TEXTE À LIRE.
++++++++++
A l'école Education nationale

Marie-Dominique, institutrice : « Faites nous confiance ! »



La question de l’éducation scolaire ne pouvait laisser insensible En aparté. C’est pour cette raison que j’ai souhaité interviewer
Marie-Dominique, 3 enfants, institutrice depuis 25 ans, sur son métier, son évolution, ses fiertés, ses frustations, etc. Un grand merci à elle pour sa franchise ! Et surtout n’hésitez pas à réagir… c’est cela qui permet de débattre 🙂

Pourquoi avez-vous choisi ce métier ?
Marie-Dominique : J’ai choisi ce métier par vocation parce que j’ai toujours adoré les enfants. Je suis institutrice depuis 1983 et j’ai enseigné à peu près dans toutes les classes de maternelle et de primaire. J’ai commencé en Corse et, depuis 1995, j’enseigne dans le Var.

Selon vous, quelles sont les principales évolutions depuis que vous avez commencé à enseigner ?
Le métier d’instituteur a beaucoup changé depuis 25 ans… malheureusement essentiellement à cause des parents ! Lorsque j’ai débuté, les enseignants étaient très respectés. Les parents ne critiquaient pas la façon de faire des professeurs et si l’enfant était puni, nous étions soutenus par la famille. Mais de plus en plus, nous sommes entrés dans la période des enfants rois. Les parents ont tendance à mettre leurs enfants sur un piédestal. Dans 9 cas sur 10, les parents donnent raison à l’enfant, contre l’avis du professeur. Cela est handicapant dans le travail. Il y a un vrai manque de confiance. De plus, ce que l’on trouve dans la famille, on le retrouve démultiplié à l’école : un manque d’éducation, moins de politesse, moins de respect.
++++++++++
EXTRAITS DES LIGNES.
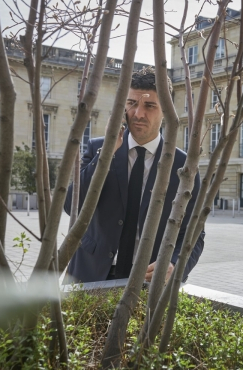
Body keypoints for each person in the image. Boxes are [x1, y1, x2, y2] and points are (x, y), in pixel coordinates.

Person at [63, 67, 205, 284]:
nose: (138, 114)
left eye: (149, 105)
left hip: (147, 279)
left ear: (166, 110)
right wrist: (107, 153)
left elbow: (194, 235)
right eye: (131, 104)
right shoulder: (97, 149)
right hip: (89, 273)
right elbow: (70, 204)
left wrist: (174, 264)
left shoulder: (183, 167)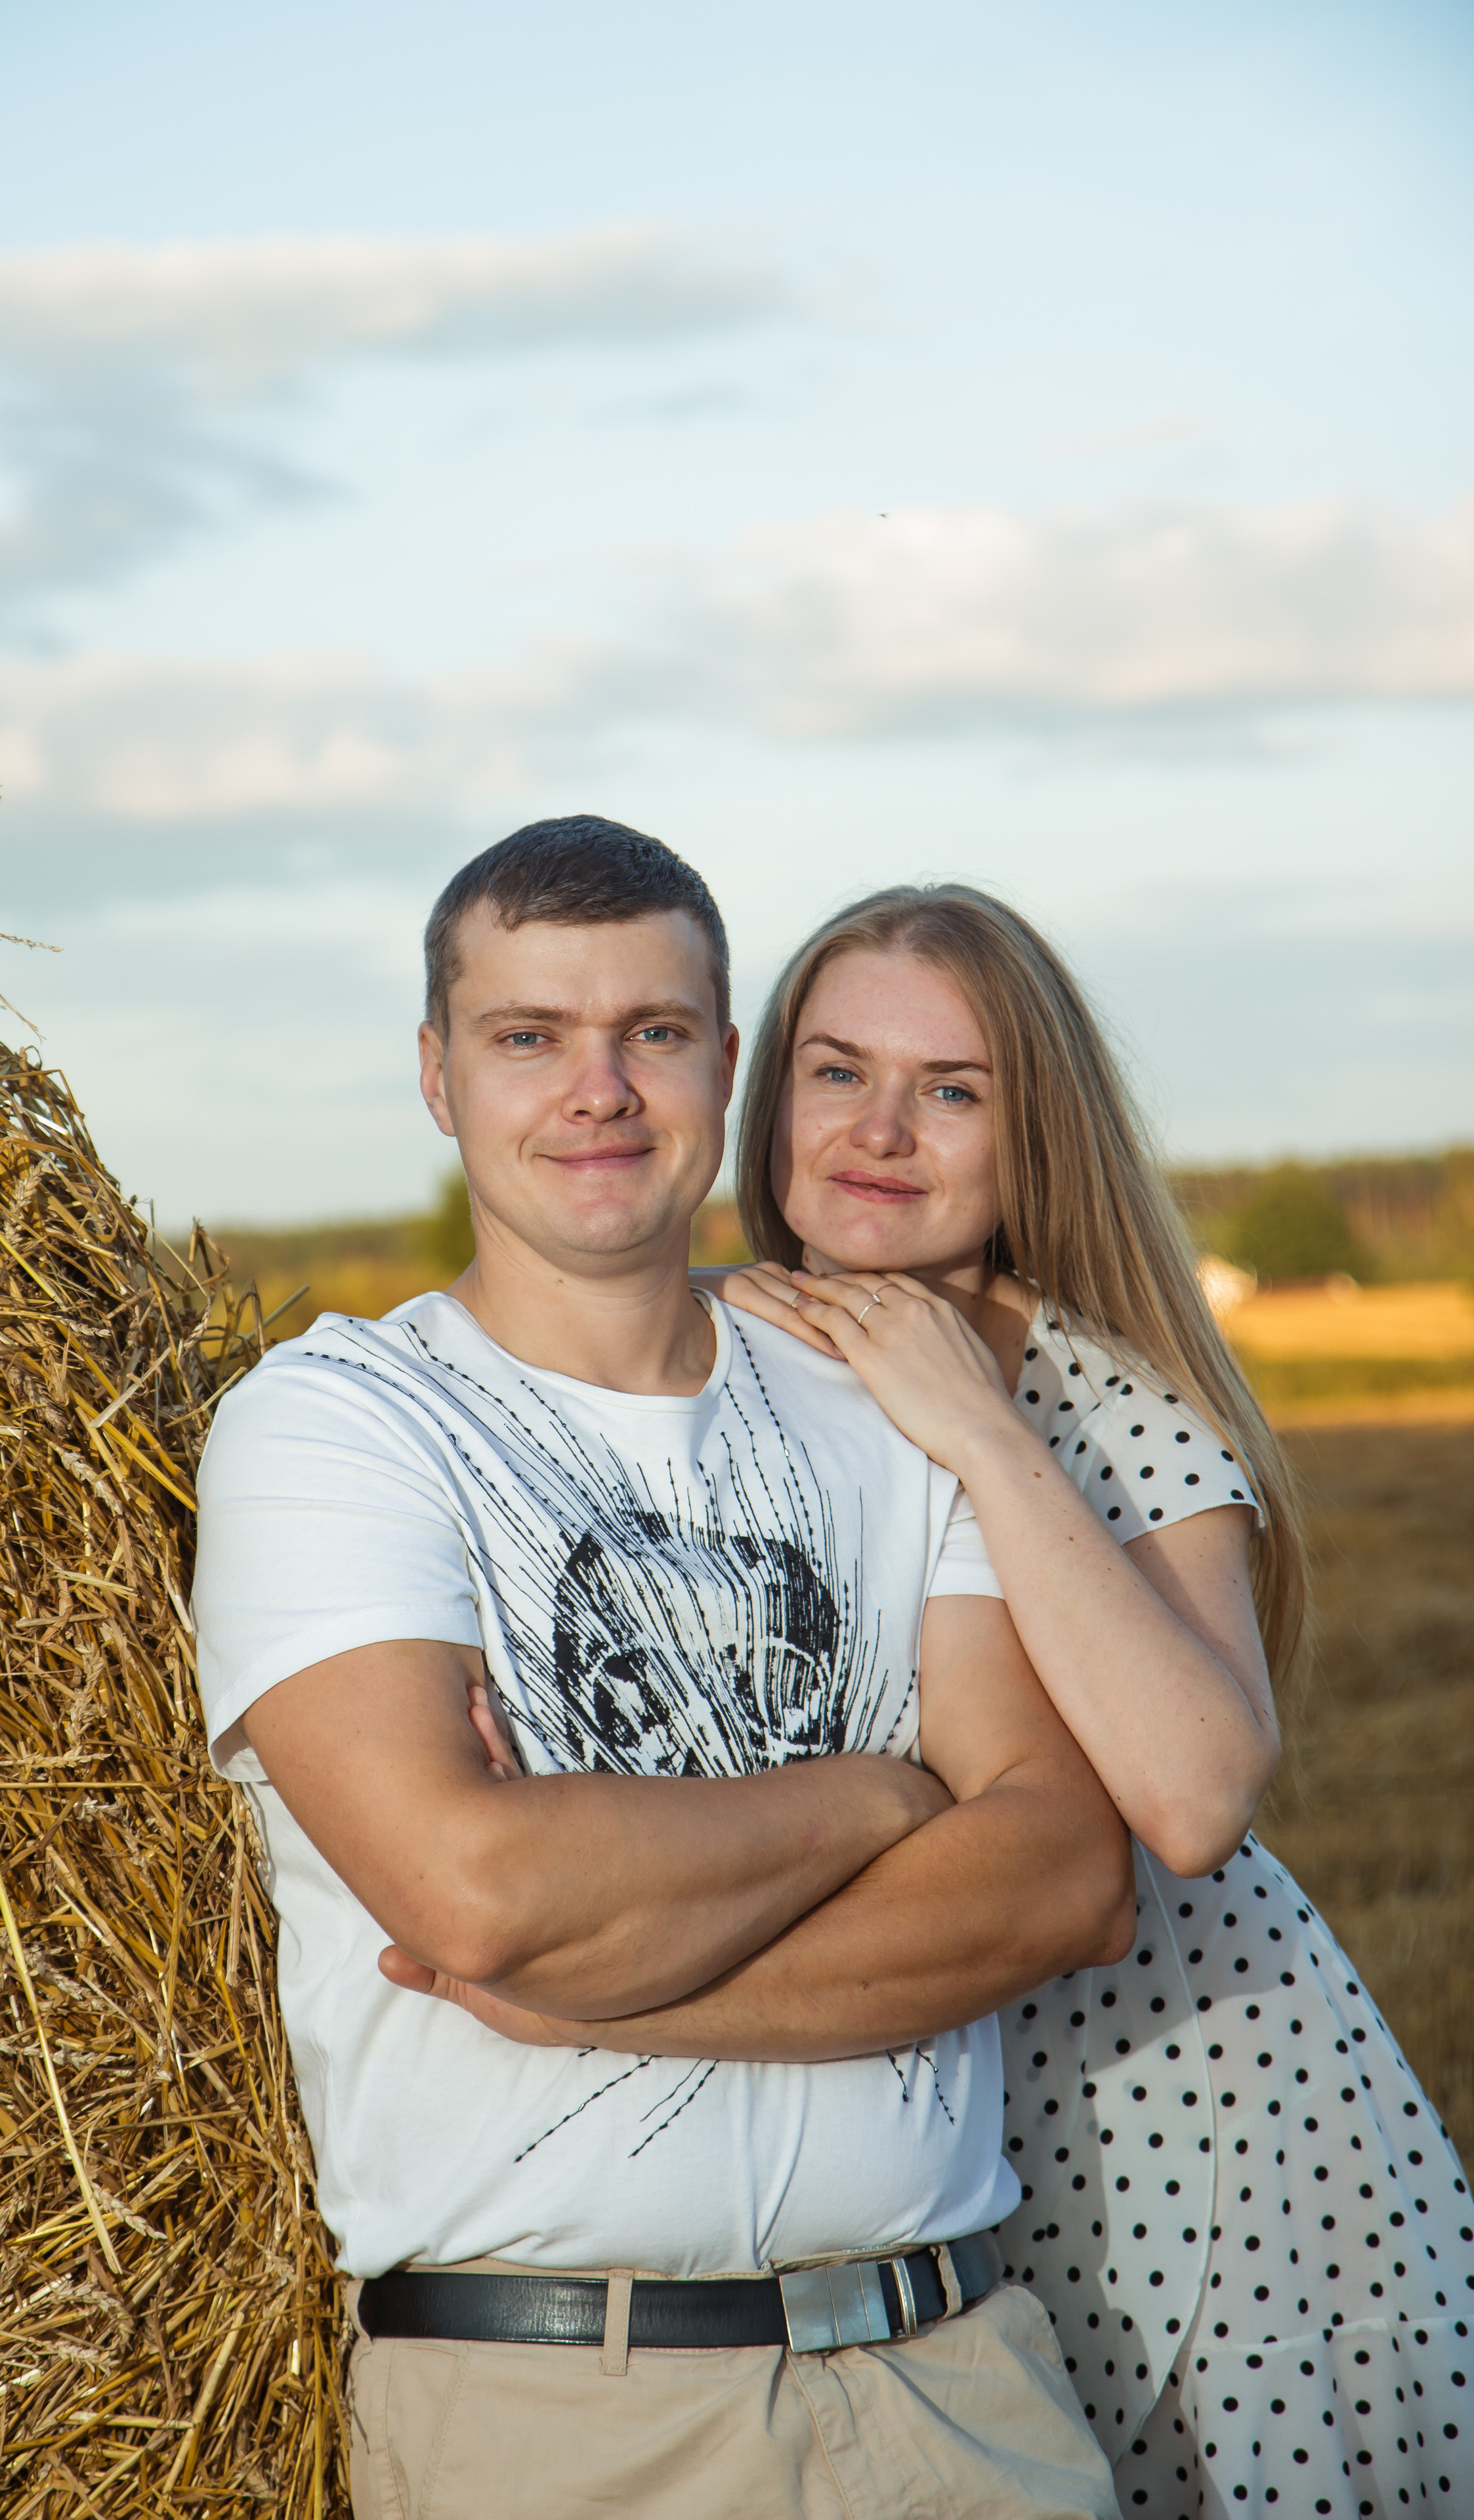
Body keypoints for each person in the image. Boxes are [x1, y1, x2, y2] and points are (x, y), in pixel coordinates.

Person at [192, 817, 1139, 2520]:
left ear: (725, 1062)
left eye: (655, 1032)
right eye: (528, 1036)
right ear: (436, 1074)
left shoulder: (894, 1398)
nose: (599, 1090)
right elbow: (475, 1894)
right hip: (561, 2419)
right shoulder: (337, 1429)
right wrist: (882, 1793)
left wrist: (585, 1963)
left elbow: (1067, 1876)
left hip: (960, 2385)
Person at [702, 880, 1474, 2520]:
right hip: (892, 2107)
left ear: (1027, 1135)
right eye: (836, 1072)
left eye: (952, 1090)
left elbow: (1196, 1798)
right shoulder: (695, 1345)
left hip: (1178, 2110)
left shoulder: (1098, 1389)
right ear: (767, 1092)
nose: (880, 1131)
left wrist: (974, 1428)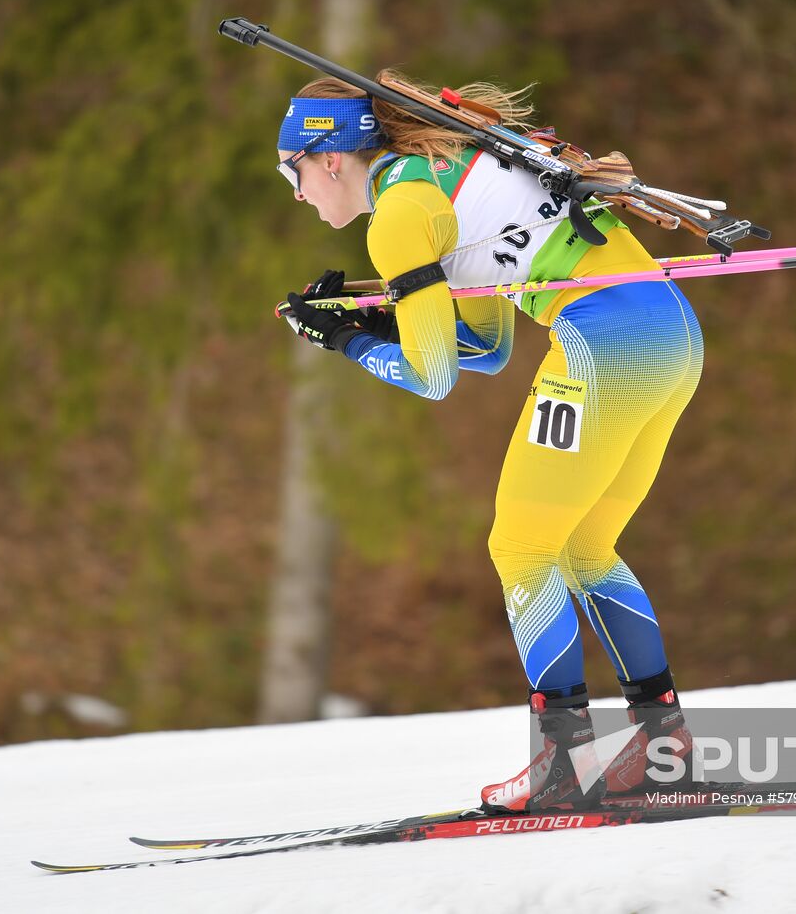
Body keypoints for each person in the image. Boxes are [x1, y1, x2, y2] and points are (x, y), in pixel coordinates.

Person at [277, 72, 699, 812]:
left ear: (332, 157)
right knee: (584, 548)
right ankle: (665, 748)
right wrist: (387, 320)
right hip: (671, 334)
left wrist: (345, 339)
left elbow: (436, 375)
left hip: (605, 341)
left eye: (294, 170)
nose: (297, 192)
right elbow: (488, 348)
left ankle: (562, 765)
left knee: (521, 548)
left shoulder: (401, 213)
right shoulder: (444, 170)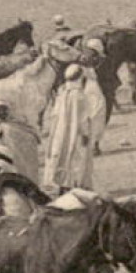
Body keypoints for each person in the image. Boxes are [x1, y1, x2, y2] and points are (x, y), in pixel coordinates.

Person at [43, 63, 98, 192]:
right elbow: (83, 119)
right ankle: (73, 185)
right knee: (75, 158)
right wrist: (85, 134)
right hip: (75, 134)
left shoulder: (62, 94)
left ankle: (61, 184)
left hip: (59, 133)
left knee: (61, 155)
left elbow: (54, 116)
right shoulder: (80, 96)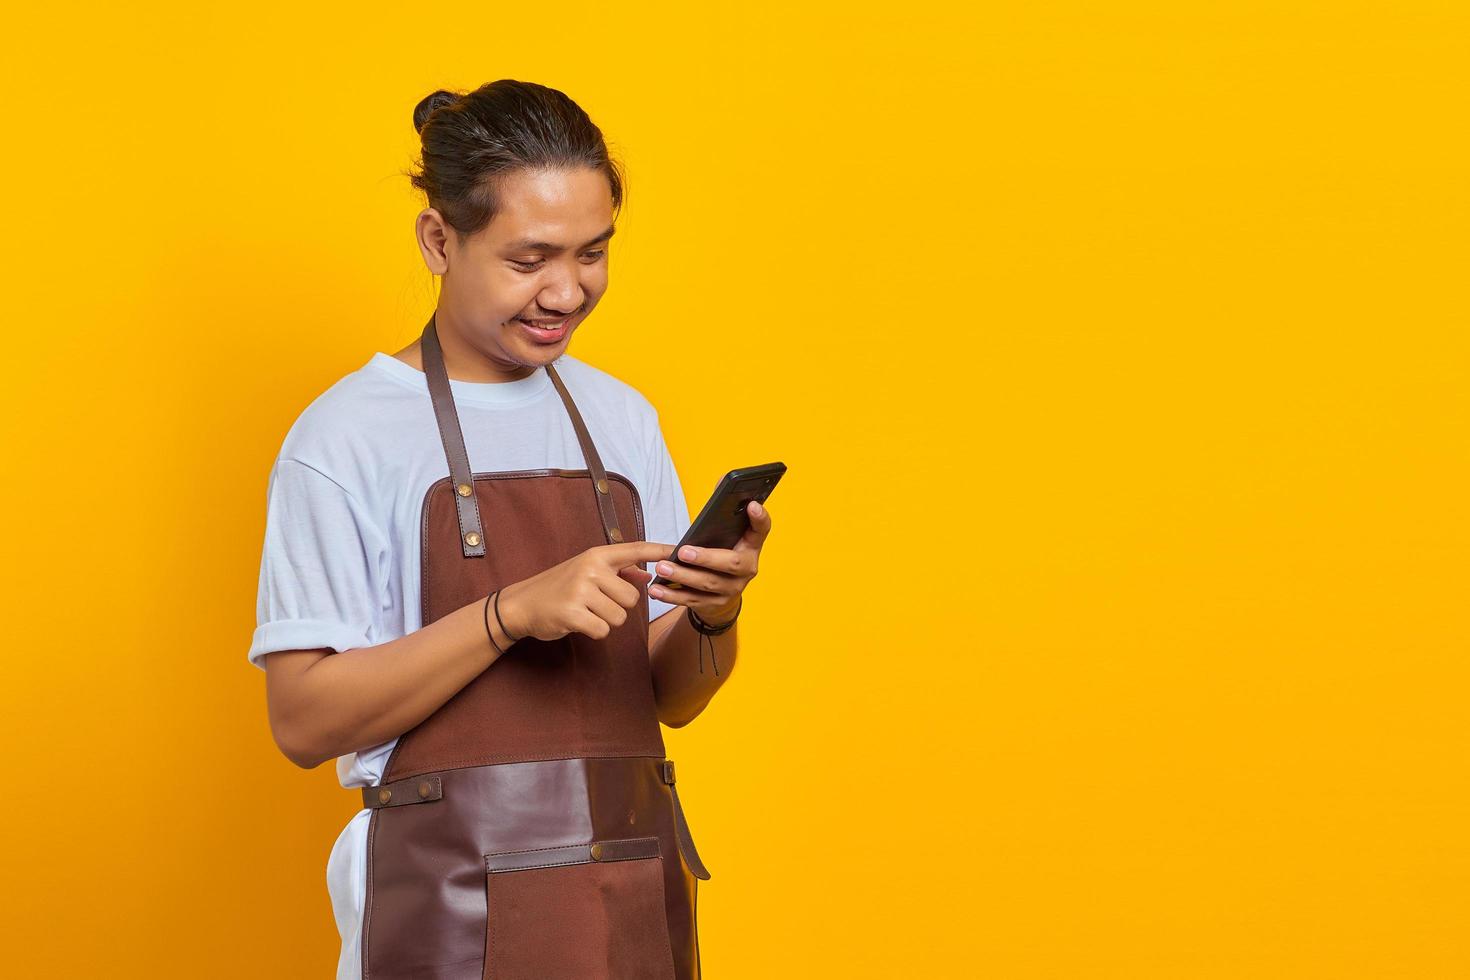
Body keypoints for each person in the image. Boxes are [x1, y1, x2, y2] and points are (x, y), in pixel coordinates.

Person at [247, 78, 771, 980]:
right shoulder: (344, 436)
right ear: (439, 240)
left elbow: (665, 700)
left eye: (593, 253)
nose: (567, 290)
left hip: (628, 893)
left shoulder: (622, 417)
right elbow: (301, 720)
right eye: (530, 260)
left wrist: (713, 612)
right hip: (445, 906)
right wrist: (509, 614)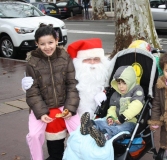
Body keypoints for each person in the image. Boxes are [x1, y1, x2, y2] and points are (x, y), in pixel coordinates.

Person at [24, 23, 80, 160]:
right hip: (43, 106)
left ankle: (78, 156)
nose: (47, 47)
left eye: (50, 42)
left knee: (80, 131)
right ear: (37, 43)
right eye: (42, 44)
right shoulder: (32, 62)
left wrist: (70, 108)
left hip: (64, 104)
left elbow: (72, 84)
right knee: (34, 135)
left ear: (57, 40)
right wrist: (41, 112)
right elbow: (32, 91)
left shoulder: (65, 58)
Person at [80, 65, 145, 147]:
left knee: (119, 129)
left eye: (124, 83)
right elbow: (112, 108)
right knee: (103, 123)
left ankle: (104, 136)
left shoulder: (136, 90)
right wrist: (110, 117)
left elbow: (137, 105)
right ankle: (89, 126)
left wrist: (123, 117)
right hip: (116, 120)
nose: (121, 86)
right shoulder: (116, 94)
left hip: (130, 122)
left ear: (130, 81)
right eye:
++++++++++
CONSIGNE 1.
Répondez à ces questions à partir de l'entretien :
(a) Depuis quelle année Marie-Dominique est-elle institutrice ?
(b) Dans quel département enseigne-t-elle depuis 1995 ?
(c) Selon elle, dans combien de cas sur 10 les parents donnent-ils raison à l'enfant contre l'avis du professeur ?
CONSIGNE 2. Recopiez l'entretien de « A l'école Education » jusqu'à « ce métier ? », en remplaçant partout « institutrice » par « enseignante ».
Les lignes n'ont aucun lien avec le texte.

RÉPONSE 1.
(a) Depuis 1983.
(b) Dans le Var.
(c) Dans 9 cas sur 10.

RÉPONSE 2.
A l'école Education nationale

Marie-Dominique, enseignante : « Faites nous confiance ! »



La question de l’éducation scolaire ne pouvait laisser insensible En aparté. C’est pour cette raison que j’ai souhaité interviewer
Marie-Dominique, 3 enfants, enseignante depuis 25 ans, sur son métier, son évolution, ses fiertés, ses frustations, etc. Un grand merci à elle pour sa franchise ! Et surtout n’hésitez pas à réagir… c’est cela qui permet de débattre 🙂

Pourquoi avez-vous choisi ce métier ?